Berenberg also picked different lists of winners and losers based on possible outcomes from 11 scenarios affecting the economy and industry this year. The scenarios included economic growth, rising interest rates and the European Central Bank’s probe of lender assets, the report said.
The Frankfurt-based ECB is conducting a three-stage assessment of bank assets before it assumes oversight of about 130 lenders across the 18-member euro area in November. Improvement in the currency bloc will fuel a 3.2 percent expansion in the global economy this year, according to the World Bank’s projections. The ECB has pledged to leave interest rates at a record low for an extended period.
Banks most vulnerable to loan-loss writedowns are those in Austria, Belgium, Denmark, France, Hungary and the U.K., according to the Berenberg report.
“Credible asset values are key to restoring faith in equity values,” the analysts said.
German and Italian banks are likely to benefit from a potential increase in rates, based on a comparison of the ratio of overnight deposits to total loans, Berenberg said. The ECB held its benchmark interest rate at 0.25 percent last week and President Mario Draghi said risks to the regional economy remain on the downside.
While Spanish, Italian and Austrian banks will benefit most from lower loan-loss charges, an estimated 50 percent decline in provisions is already factored into share prices, they said.

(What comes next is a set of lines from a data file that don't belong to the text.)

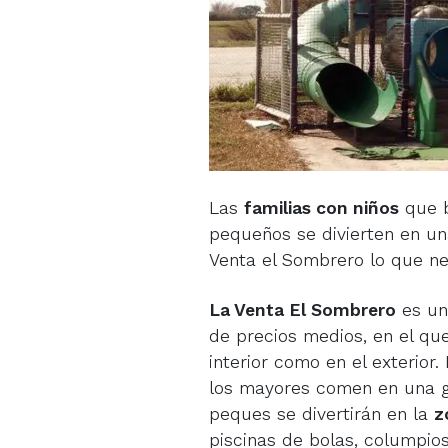
Las
familias con niños
que b
pequeños se divierten en una
Venta el Sombrero lo que ne
La Venta El Sombrero
es un
de precios medios, en el qu
interior como en el exterior.
los mayores comen en una g
peques se divertirán en la
z
piscinas de bolas, columpios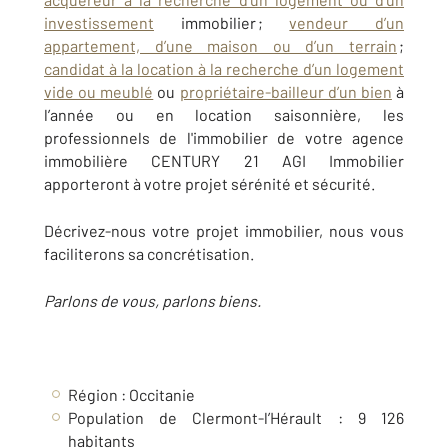
investissement
immobilier ;
vendeur d’un
appartement, d’une maison ou d’un terrain
;
candidat à la location à la recherche d’un logement
vide ou meublé
ou
propriétaire-bailleur d’un bien
à
l’année ou en location saisonnière, les
professionnels de l'immobilier de votre agence
immobilière CENTURY 21 AGI Immobilier
apporteront à votre projet sérénité et sécurité.
Décrivez-nous votre projet immobilier, nous vous
faciliterons sa concrétisation.
Parlons de vous, parlons biens.
Région : Occitanie
Population de Clermont-l’Hérault : 9 126
habitants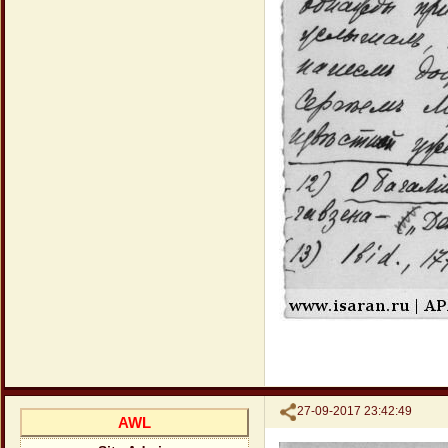
Поделиться
27-09-2017 23:42:49
AWL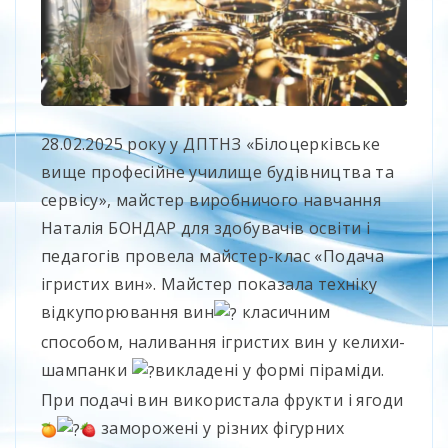
28.02.2025 року у ДПТНЗ «Білоцерківське
вище професійне училище будівництва та
сервісу», майстер виробничого навчання
Наталія БОНДАР для здобувачів освіти і
педагогів провела майстер-клас «Подача
ігристих вин». Майстер показала техніку
відкупорювання вин
класичним
способом, наливання ігристих вин у келихи-
шампанки
викладені у формі піраміди.
При подачі вин використала фрукти і ягоди
заморожені у різних фігурних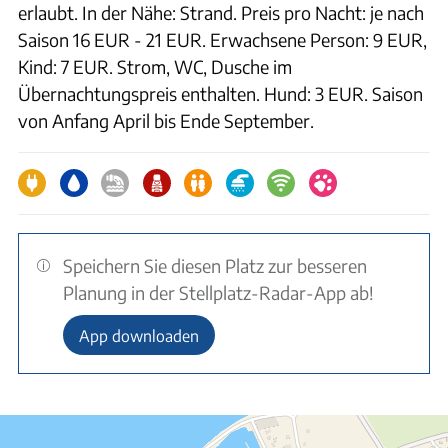
erlaubt. In der Nähe: Strand. Preis pro Nacht: je nach
Saison 16 EUR - 21 EUR. Erwachsene Person: 9 EUR,
Kind: 7 EUR. Strom, WC, Dusche im
Übernachtungspreis enthalten. Hund: 3 EUR. Saison
von Anfang April bis Ende September.
Speichern Sie diesen Platz zur besseren
Planung in der Stellplatz-Radar-App ab!
App downloaden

Banks that carry the highest sovereign-credit risk as a percentage of tangible equity include Credit Agricole SA (ACA), Skandinaviska Enskilda Banken AB (SEBA), Banco Comercial Portugues SA, Banco BPI SA, Banca Monte dei Paschi di Siena SpA and Erste Group Bank AG. (EBS) They will be sensitive to a selloff in government debt.
Stress in wholesale funding markets would hurt banks in the so-called peripheral areas of the euro zone more than northern European banks, the report said.
The greatest restructuring opportunities are among Italian banks, Raiffeisen Bank International AG (RBI), Deutsche Bank AG (DBK), UniCredit SpA (UCG), Societe Generale SA (GLE), Credit Agricole, Commerzbank AG (CBK) and Barclays Plc. (BARC) Nordic banks are most vulnerable to structural change in its industry, according to the analysts.
The implementation of a single bank supervisor in the region could trigger a wave of bank mergers, ECB Vice President Vitor Constancio said last month.
While large industry mergers are unlikely “given that regulators remain focused on repairing bank balance sheets,” Italian banks, selected Spanish lenders, Raiffeisen and Danske Bank A/S (DANSKE) are most vulnerable, Berenberg said.
“An unexpected changes in capital regulations remain a risk for banks given regulators’ determination that surplus capital accrues to them and not to shareholders,” the analysts said. Those most vulnerable to such changes are French banks, Barclays and Commerzbank, Berenberg said.